El desarrollo de la fase 1 del ensayo clínico de este fármaco se hizo en Córdoba. Este tipo de investigaciones no son las únicas en las que participan el equipo de 50 personas que trabaja en el ámbito de la oncología pública local, ya que «estamos conectados con todos los grupos cooperativos españoles de oncología y con muchos grupos a nivel mundial, tanto americanos como europeos -explica Aranda-. Todo lo que surge en estos grupos se comparte para que llegue al mayor número de pacientes». Pese a ello, el jefe de Oncología del Reina Sofía admite que, como denuncia la AECC, los resultados no siempre llegan en tiempo y forma a todos los hospitales de igual manera.

En este momento, el Instituto Maimónides de Investigación Biomédica de Córdoba (Imibic) participa en más de un centenar de proyectos de investigación y ensayos clínicos activos en el ámbito de la oncología médica, algunos de los cuales tienen un carácter multicéntrico. 

Lo que está claro es que la investigación ha permitido aumentar la supervivencia de forma sustancial.
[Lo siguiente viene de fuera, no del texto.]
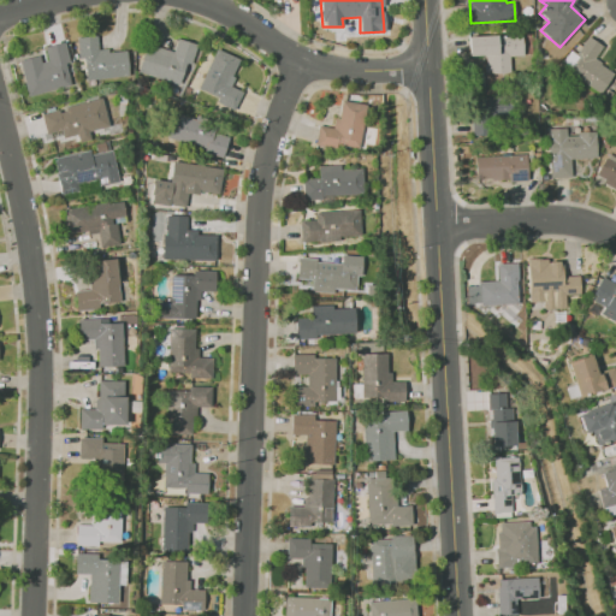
[(467,36),(468,55),(484,55),(485,73),(509,72),(509,55),(522,55),(522,34),(467,36)]
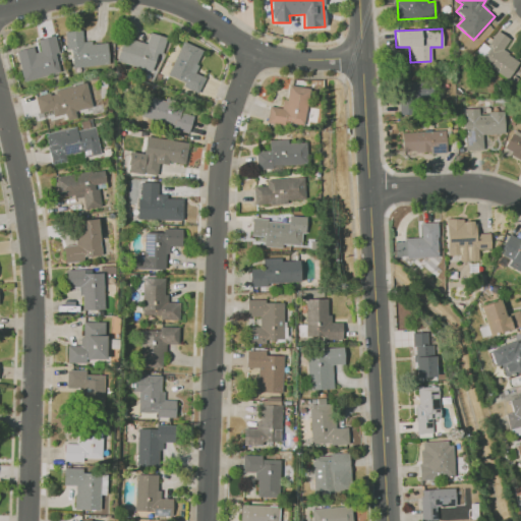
[(107,41),(83,44),(81,30),(64,32),(66,50),(70,49),(72,68),(109,64),(107,41)]
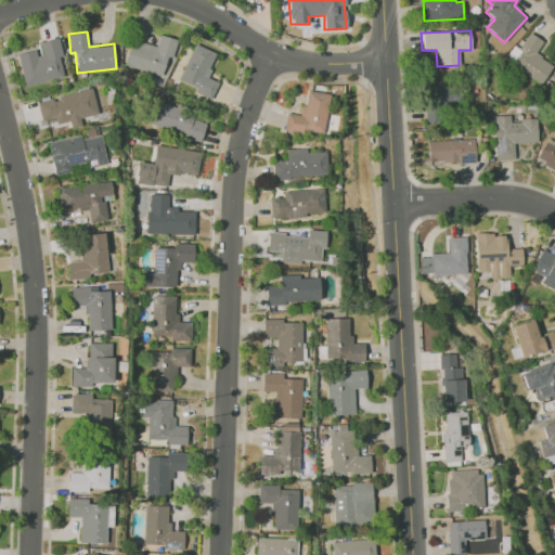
[(541,84),(553,65),(534,53),(542,41),(529,33),(519,48),(514,44),(503,61),(541,84)]
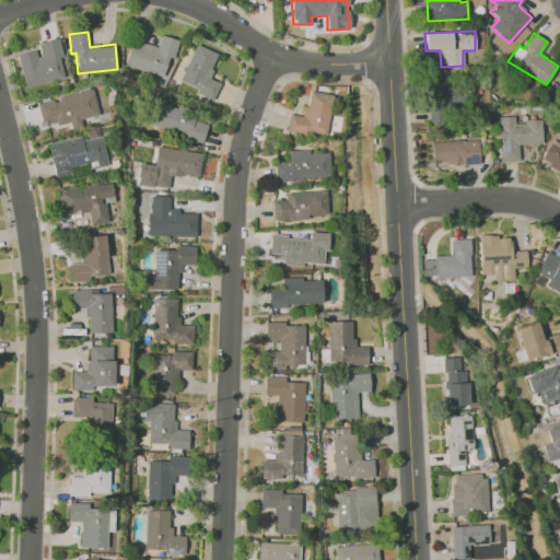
[(158,46),(132,39),(125,67),(170,79),(181,41),(161,35),(158,46)]
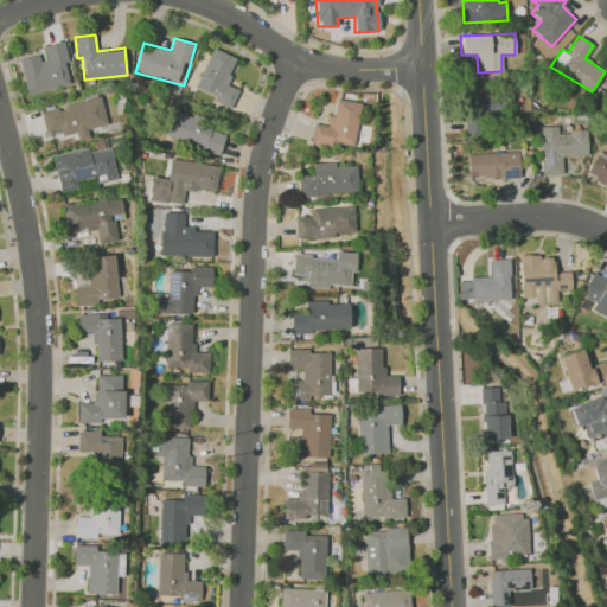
[(19,59),(26,95),(70,84),(65,63),(69,62),(64,42),(40,46),(43,53),(19,59)]
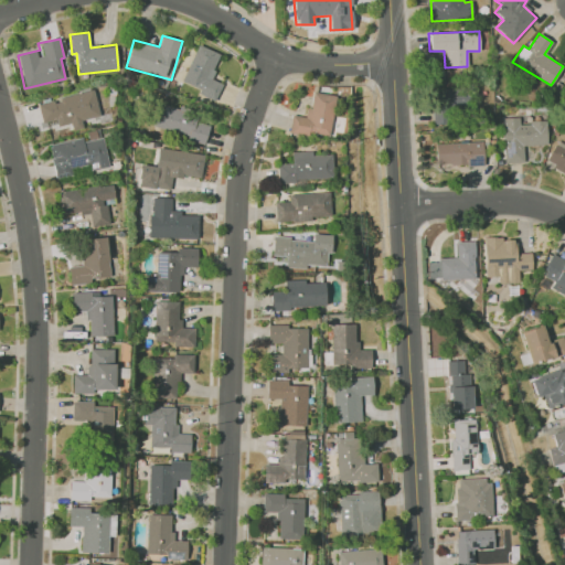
[(221,54),(198,44),(181,83),(215,98),(222,84),(210,78),(221,54)]
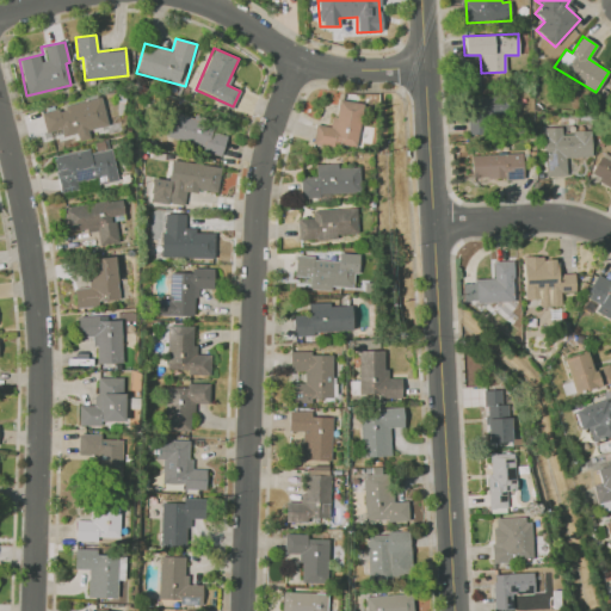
[(508,128),(507,96),(467,97),(468,129),(508,128)]
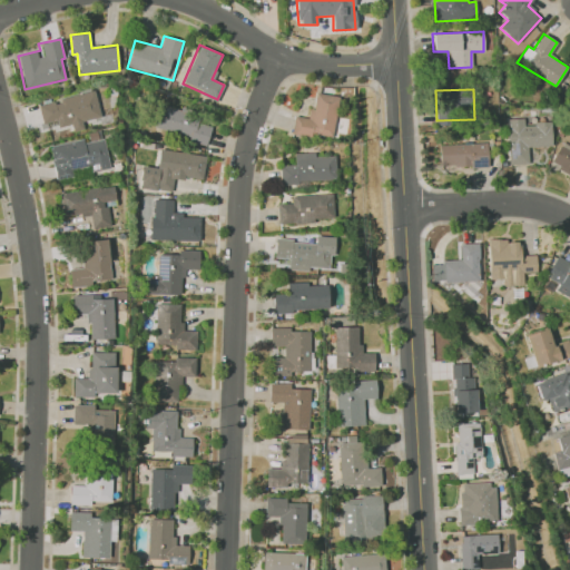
[(38,105),(42,124),(57,120),(58,127),(71,125),(72,130),(84,128),(82,120),(100,116),(95,91),(38,105)]
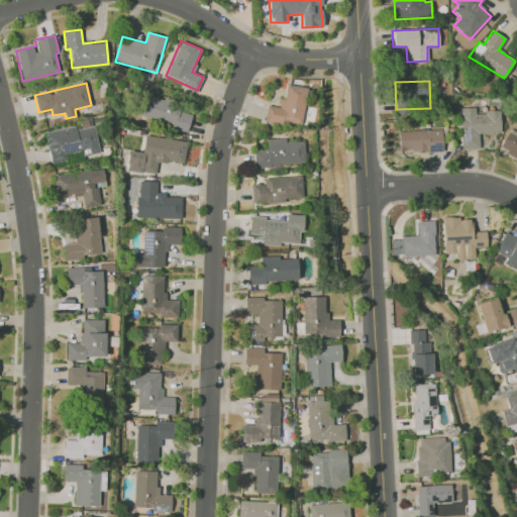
[(267,105),(265,120),(302,125),(307,87),(285,84),(281,107),(267,105)]
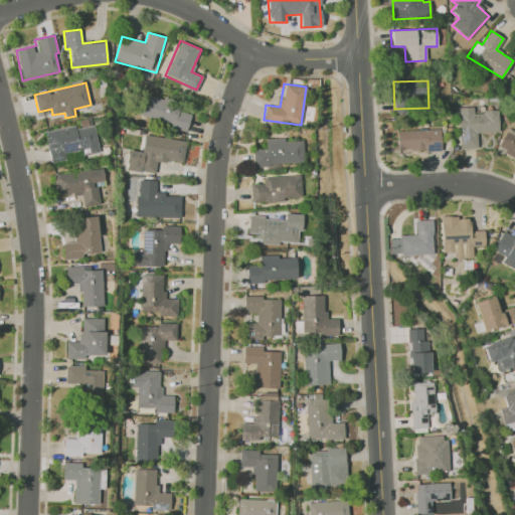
[(190,114),(178,111),(180,104),(145,94),(138,118),(185,131),(190,114)]
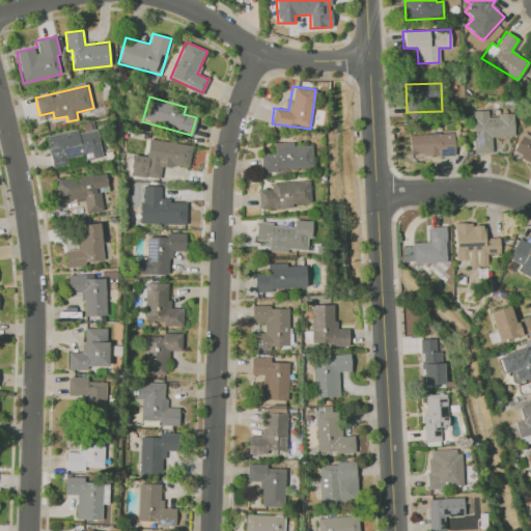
[(513,136),(513,114),(488,114),(487,110),(473,110),(474,154),(492,152),(492,137),(513,136)]
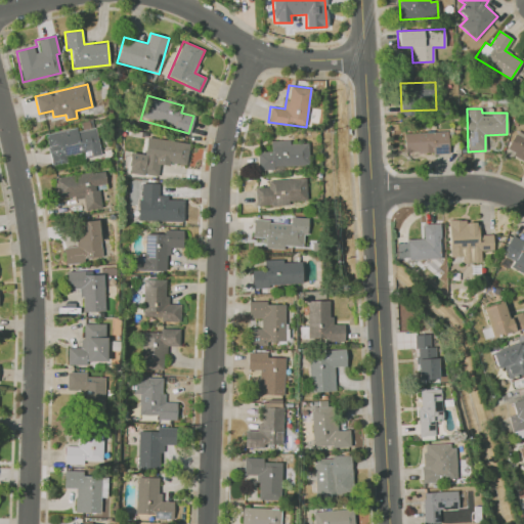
[(45,133),(51,166),(68,163),(67,156),(84,153),(84,157),(100,154),(95,128),(77,131),(76,128),(45,133)]
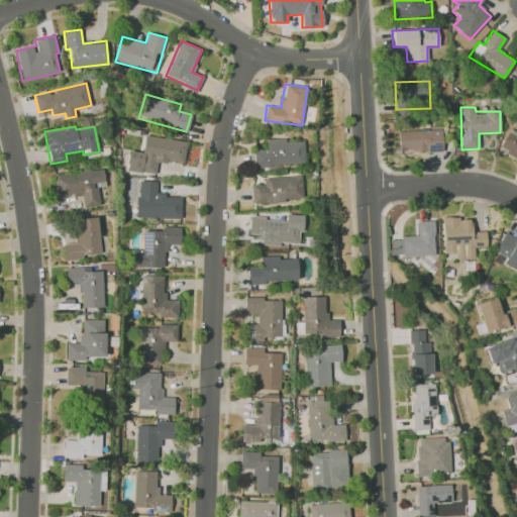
[(516,131),(516,132),(509,128),(498,149),(516,160),(516,131)]
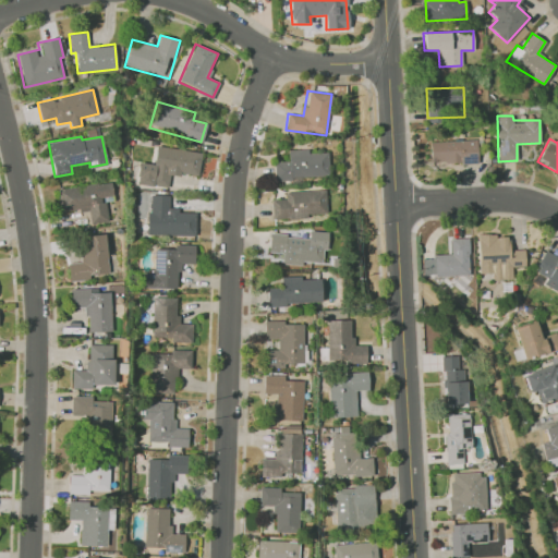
[(429,141),(431,164),(476,162),(476,140),(429,141)]
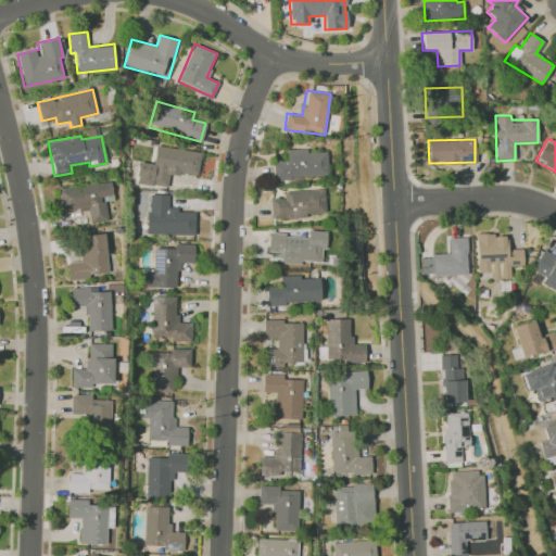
[(201,152),(156,146),(153,164),(139,162),(136,182),(167,188),(169,173),(197,176),(201,152)]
En los últimos cinco años, se ha logrado una supervivencia del 55,3% de media en los cánceres en hombres y del 61,7% en el caso de las mujeres. Se estima que el cáncer será la primera causa de mortalidad en el mundo y su incidencia aumentará en 21,6 millones de casos nuevos cada año en el 2030. Avanzar en investigación será clave para frenar el avance de esa otra forma de pandemia. Conviene no perderlo de vista.